Чего не будет больше никогда
Похоже, в популярной культуре больше не будет так громко звучать другой посыл Боуи, парадоксально опровергающий предыдущий: ты можешь НЕ все. Смерть, боль, одиночество, холод, религия, Бог – говорить обо всем этом в рамках маскультуры, казалось бы, нонсенс, но Боуи делал это постоянно, и его слушали. Нет другого артиста – не того, кого не слышат уже за перегородкой его стилевого направления, а того, кого слышат и видят все, – кто поднимал бы эти темы с такой глубокой серьезностью, на таком высоком эстетическом уровне и в то же время настолько доступно.

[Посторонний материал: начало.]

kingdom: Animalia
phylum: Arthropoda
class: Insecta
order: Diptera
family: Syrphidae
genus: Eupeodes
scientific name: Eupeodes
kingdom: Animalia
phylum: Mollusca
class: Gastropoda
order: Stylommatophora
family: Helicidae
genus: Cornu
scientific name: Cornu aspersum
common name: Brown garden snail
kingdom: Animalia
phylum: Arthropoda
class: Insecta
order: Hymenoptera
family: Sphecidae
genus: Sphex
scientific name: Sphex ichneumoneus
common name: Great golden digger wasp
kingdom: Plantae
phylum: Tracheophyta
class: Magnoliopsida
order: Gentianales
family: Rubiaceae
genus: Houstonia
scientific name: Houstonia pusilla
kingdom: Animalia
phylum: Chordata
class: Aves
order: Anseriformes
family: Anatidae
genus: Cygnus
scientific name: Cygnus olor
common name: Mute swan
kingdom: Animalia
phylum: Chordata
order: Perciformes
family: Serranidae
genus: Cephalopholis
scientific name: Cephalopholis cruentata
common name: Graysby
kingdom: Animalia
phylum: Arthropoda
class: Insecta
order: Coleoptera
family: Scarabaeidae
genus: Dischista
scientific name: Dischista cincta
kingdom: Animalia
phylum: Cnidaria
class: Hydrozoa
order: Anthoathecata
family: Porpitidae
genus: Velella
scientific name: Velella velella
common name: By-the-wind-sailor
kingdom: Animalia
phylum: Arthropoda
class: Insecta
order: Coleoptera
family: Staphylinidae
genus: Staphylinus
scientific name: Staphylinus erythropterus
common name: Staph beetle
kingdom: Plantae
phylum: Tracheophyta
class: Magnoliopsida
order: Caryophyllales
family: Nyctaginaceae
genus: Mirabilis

Главное свойство творчества Дэвида было в том, что оно было тревожащим. И после его ухода тем более пресным кажется бодрящийся голос поп-культуры: «everything will be o.k.!»
Нет артиста сравнимого диапазона – такого, который был бы одинаково силен и убедителен и в поп-музыке, и в роке, эстраде, кабаре, джазе, модной электронике, экспериментальной, театральной, тяжелой вплоть до металла, «черной», «белой», любой музыке – и в то же время оставался бы всегда собой, узнаваемым. На горизонте не видно фигуры, которая имела бы шансы на подобное тотальное признание и в мейнстриме, и в авангардной среде. И сомнительно, что в нынешних условиях глубочайшей структуризации музыкальной среды на рынки, рыночки, магазинчики и подвальчики появление такой фигуры возможно: нет той ситуации чистого листа, в которой начинали нынешние «динозавры» и которой сумел воспользоваться только Дэвид и еще буквально считанные его коллеги.
Вполне вероятно, что больше никто не сумеет оставаться актуальным в любой момент своей более чем 50-летней творческой карьеры. Нет, не «рок-хамелеоном», как из статьи в статью повторяют ленивые журналисты – а, напротив, создателем культурно-временных контекстов, которые продолжали жить после того, как он их, создав, оставлял. Теоретически это можно повторить, но пока что это удалось только одному человеку.
Ну и, конечно, больше никто не сможет уйти, как он. Выстроить драму своей смерти с таким потрясающим мужеством и тактом, превратив всю свою жизнь в завершенное произведение искусства просто-таки античной красоты. Это так красиво, что от того страшно – потому что в этом есть что-то выше человеческих сил.